YABANCI İSTİHBARATLARLA İLİŞKİLİLER

• PKK`nın üst yönetiminde bulunan Cemil Bayık, Murat Karayılan, Duran Kalkan ve Bahoz Erdal gibi isimlerin yabancı devletlerle ne gibi bir ilişkileri var?

- Cemil Bayık ve Duran Kalkan daha önce Avrupa`da görev almış PKK sorumlularıdır. Aslında ne Cemil Bayık`ın ne de Duran Kalkan`ın Avrupa ülkelerinde siyasi veya kültürel faaliyet yürütme kapasiteleri yoktur. Onlar, bağnaz-katolik tiplerdir. Fakat bu ikisinin de geçmişte Avrupa devletlerinde bulunmuş olmaları manidardır.

Cemil Bayık, kronik böbrek yetmezliği dolayısıyla birkaç yıl öncesine kadar mecburen İran`a geçip, oradaki hastanede diyaliz aracına bağlanıyordu. O geliş gidişler esnasında İran istihbaratıyla ilişkilendi-irtibatlandı. Murat Karayılan daha önce bağnazca Abdullah Öcalan`a bağlıydı. Fakat Öcalan Suriye`den ayrılınca Murat Karayılan da diğerlerinin safına geçti. PKK`ya katılmadan önce sınırda kaçakçılık yapıyor ve kaçakçılara rehberlik yapıyordu. Daha sonra, PKK`lıların sınır geçişlerinde rehberlik yapmaya başladı ve giderek örgüt saflarına katıldı. Muhtemelen Suriye Muhaberatıyla ilişkilidir. Bahoz Erdal da Suriye Muhaberatının elemanıdır.

PKK'LİLERE HAİNLER HABER VERDİ

• 33 askerimize Diyarbakır-Bingöl karayolunda yapılan saldırının üstündeki sis perdesi hâlâ kalkmadı. Siz o saldırının perde arkasında nelerin olduğunu düşünüyorsunuz?

- O dönemde yine “ateşkes” gündemdeydi. Ateşkesten çıkarı bozulanlar, 33 erin şehadetine sebep oldu. Silahsız, sivil askerlerin güzergahını PKK'lilere bildirenler olmasaydı,PKK'liler yola pusu kuramazlardı. Kanaatimce, askeriyedeki hainlerden birileri PKK'lilere haber verdi. Kendileri doğrudan PKK'lilere görüşmemiş olabilirler fakat aracılar vasıtasıyla haber iletmiş olabilirler.
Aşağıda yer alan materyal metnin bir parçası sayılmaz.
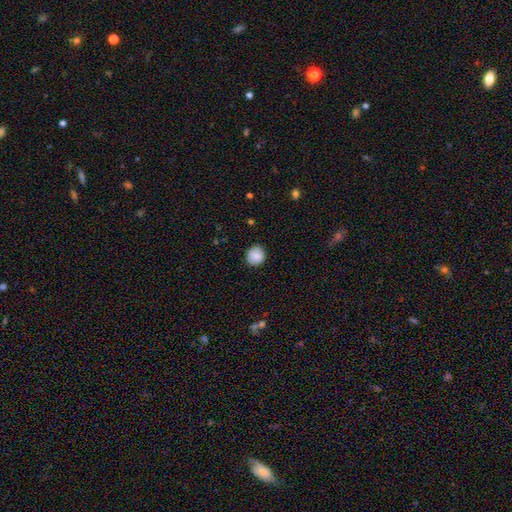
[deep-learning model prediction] Morphology: type=smooth (87%); roundness=round (89%); merging=none (88%).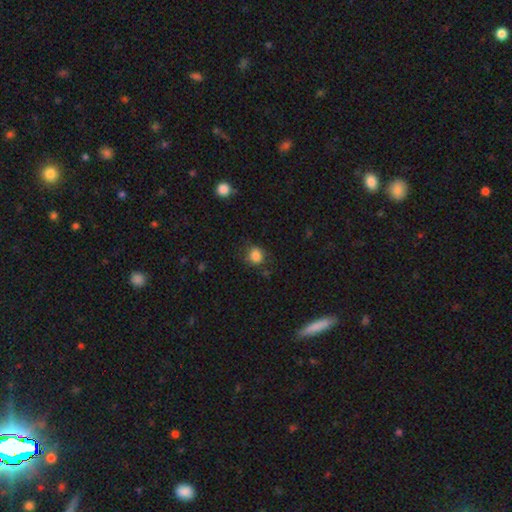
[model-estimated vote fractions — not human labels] smooth-or-featured: smooth: 85% | star or artifact: 11% | featured or disk: 4%
  how-rounded: round: 78% | in between: 21% | cigar-shaped: 1%
  merging: none: 75% | minor disturbance: 18% | major disturbance: 6% | merger: 2%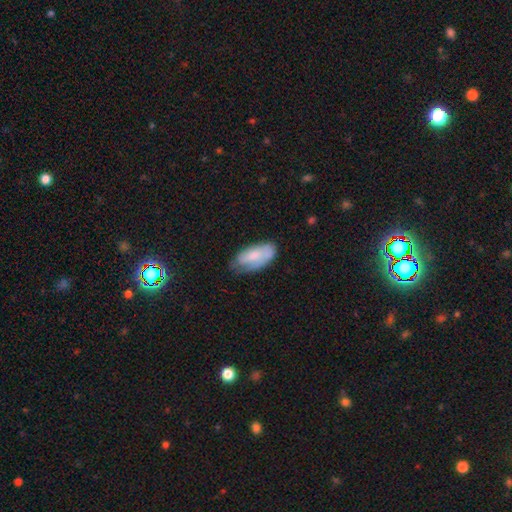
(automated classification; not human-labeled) This is likely a smooth galaxy (65%). How rounded: clearly in between (91%). Merging: possibly none (56%).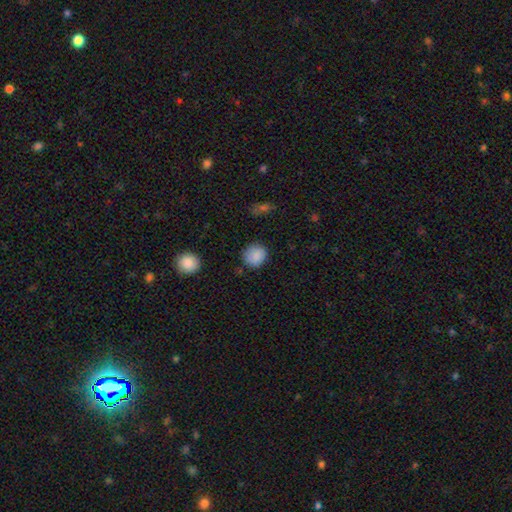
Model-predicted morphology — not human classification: The model was most divided on "merging": none: 82%, minor disturbance: 13%, major disturbance: 3%, merger: 2%. More confident: smooth or featured — smooth (87%); how rounded — round (86%).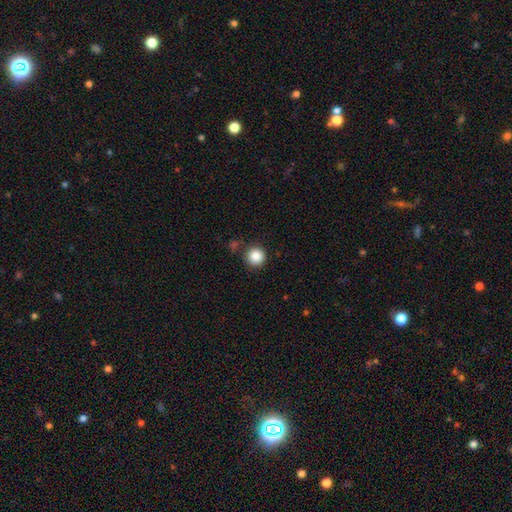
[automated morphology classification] smooth-or-featured: smooth: 86% | star or artifact: 10% | featured or disk: 4%
  how-rounded: round: 96% | in between: 3% | cigar-shaped: 1%
  merging: none: 86% | minor disturbance: 8% | merger: 4% | major disturbance: 2%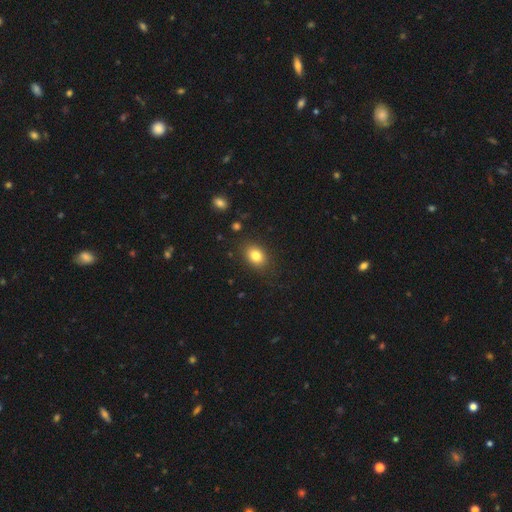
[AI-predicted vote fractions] Overall: smooth (82%). How rounded: in between (68%; round 31%). Merging: none (85%).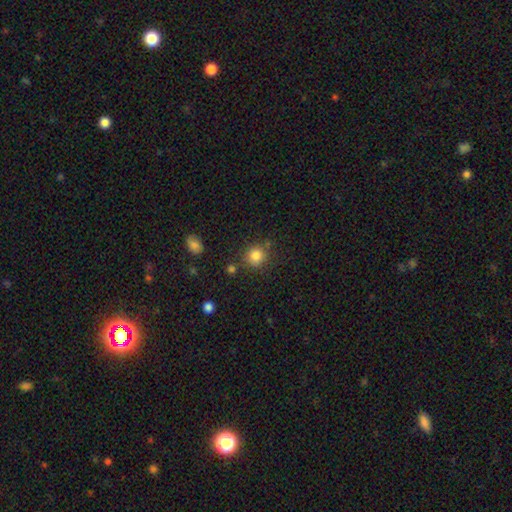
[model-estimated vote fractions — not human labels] This is clearly a smooth galaxy (84%). How rounded: clearly round (88%). Merging: likely none (78%).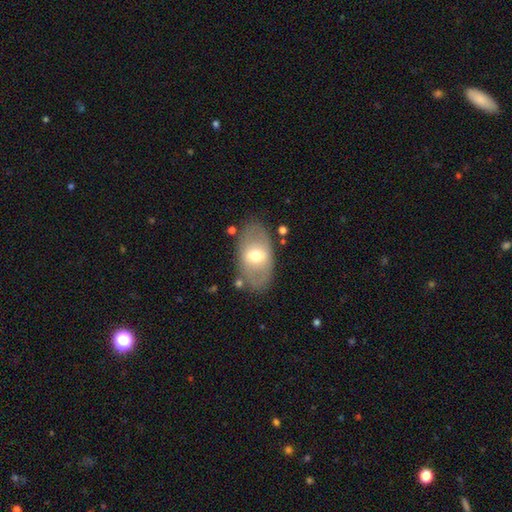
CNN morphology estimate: Smooth or featured? featured or disk (47%)
Merging? none (77%)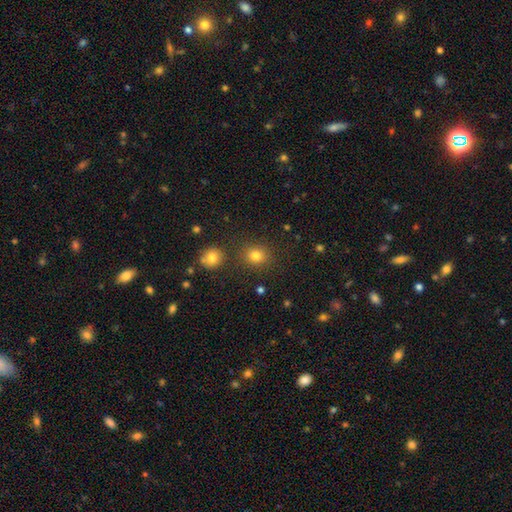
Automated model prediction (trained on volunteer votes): Smooth or featured? Predicted: smooth (p=0.80). How rounded? Predicted: round (p=0.76). Merging? Predicted: none (p=0.82).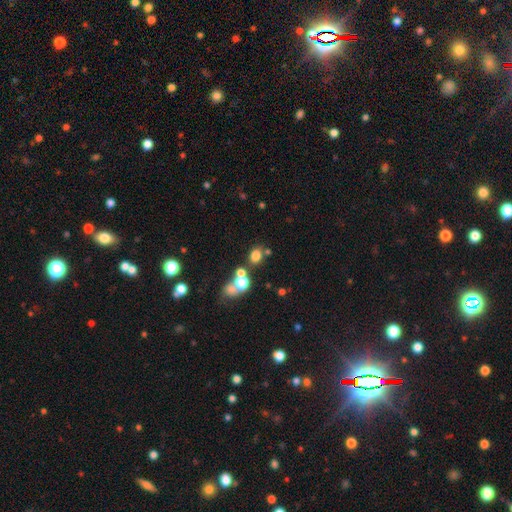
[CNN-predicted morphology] A smooth galaxy with no disk features (72%) that is round (57%). Merging: none (62%).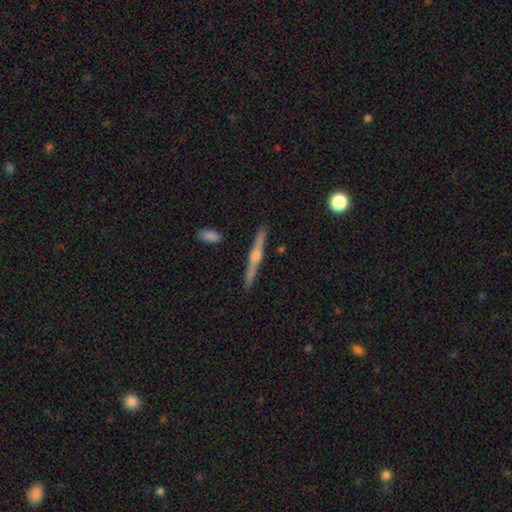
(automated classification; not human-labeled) smooth-or-featured: featured or disk: 77% | smooth: 17% | star or artifact: 6%
  disk-edge-on: yes: 97% | no: 3%
    edge-on-bulge: rounded: 90% | none: 7% | boxy: 4%
  merging: none: 89% | minor disturbance: 7% | merger: 2% | major disturbance: 2%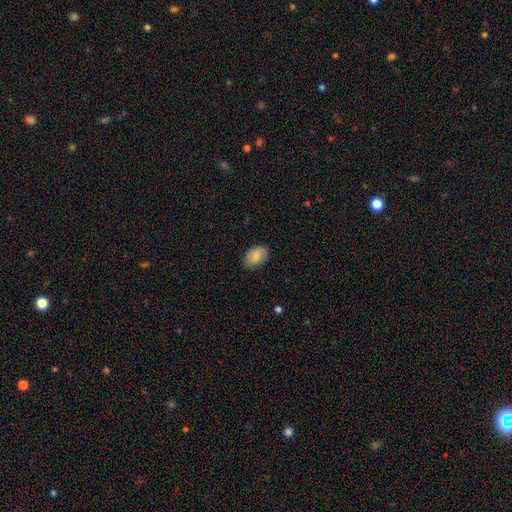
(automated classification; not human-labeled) Q: Smooth or featured?
A: smooth (84%); runner-up: featured or disk (9%)
Q: How rounded?
A: in between (86%); runner-up: round (13%)
Q: Merging?
A: none (82%); runner-up: minor disturbance (14%)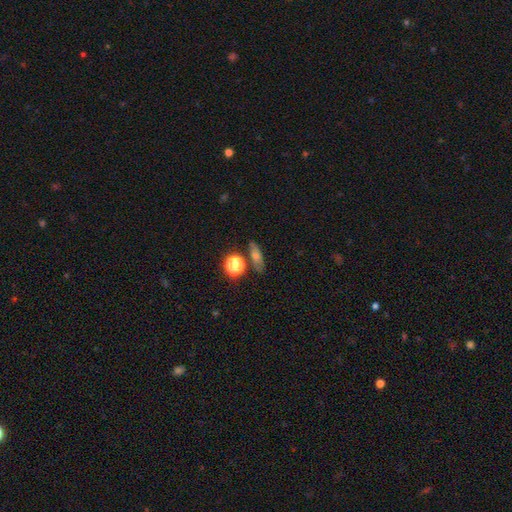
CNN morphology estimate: smooth-or-featured: smooth: 46% | star or artifact: 29% | featured or disk: 25%
  merging: none: 77% | minor disturbance: 11% | merger: 7% | major disturbance: 4%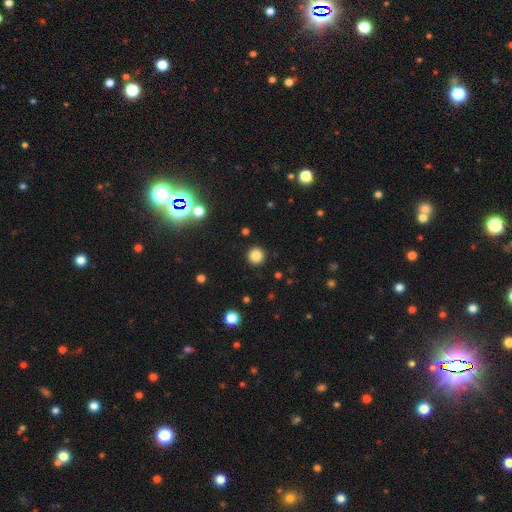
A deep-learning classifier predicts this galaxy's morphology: A smooth galaxy with no disk features (84%) that is round (95%).

Vote fractions:
- Smooth or featured? smooth: 84% / star or artifact: 12% / featured or disk: 4%
- How rounded? round: 95% / in between: 4% / cigar-shaped: 1%
- Merging? none: 93% / minor disturbance: 4% / major disturbance: 2% / merger: 1%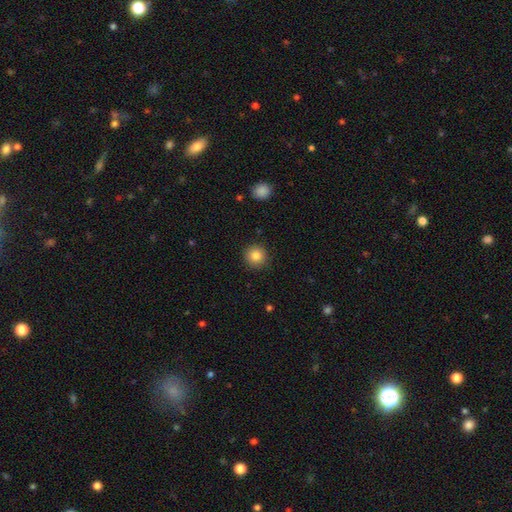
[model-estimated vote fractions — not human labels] A smooth galaxy with no disk features (84%) that is round (94%). Merging: none (90%).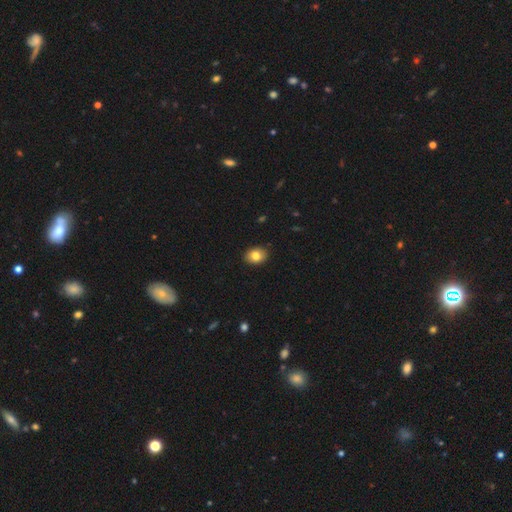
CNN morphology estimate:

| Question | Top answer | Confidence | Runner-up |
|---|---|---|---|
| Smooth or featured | smooth | 83% | featured or disk (9%) |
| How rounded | in between | 62% | round (37%) |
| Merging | none | 90% | minor disturbance (8%) |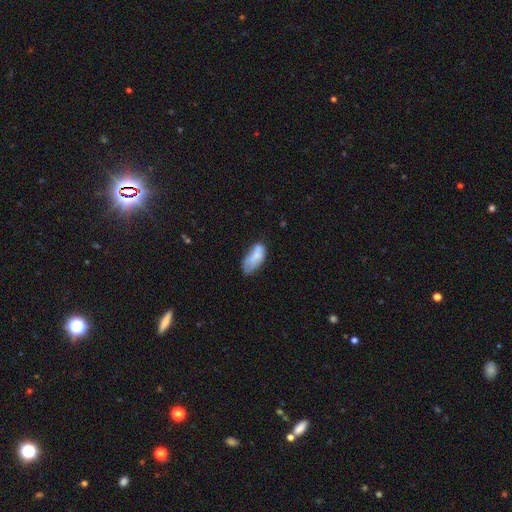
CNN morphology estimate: smooth 69%, featured or disk 22%, star or artifact 9%. Down the decision tree: how rounded — in between (88%); merging — none (36%).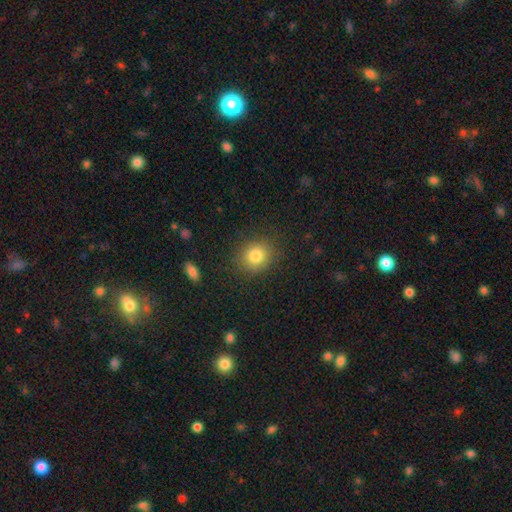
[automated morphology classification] Smooth or featured: smooth — 82% (star or artifact — 11%)
How rounded: round — 75% (in between — 24%)
Merging: none — 85% (minor disturbance — 10%)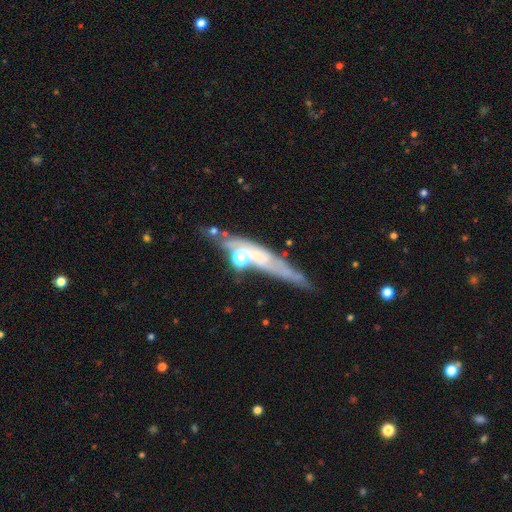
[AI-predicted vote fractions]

Saldırıda PKK'lilere komuta eden kişi ‘Piro` kod adlı Yıldırım Kaya`dır. İkinci PKK'li komutan ise Celal Barak`tır.

PARTİYİ DAĞDAKİ SORUMLULAR BELİRLER

• PKK`nın siyasi uzantıları olan partilerin PKK ile ilişkileri hangi yönde seyretti, belediyelerden PKK`ya para ya da farklı türden yardımlar veya kolaylıklar yapıldı mı?

HDP gibi partiler PKK`nın siyasi uzantısıdır. O gibi partilerin görevi, PKK`nın silahlı mücadelesini siyasi yönden dillendirmek ve tabana yaymaktır. PKK`ya yeni elemanların katılımını sağlamaktır. Bazen de devlet görevlileri ile PKK arasında aracılık yapmaktır. Siyasi parti sadece semboliktir. O partinin başkanlığına kim seçilecek, milletvekilliğine kimler aday gösterilecek, o parti hangi konularda neler yapacak, hangi adımları atacak, hepsini PKK`nın dağdaki sorumluları belirler.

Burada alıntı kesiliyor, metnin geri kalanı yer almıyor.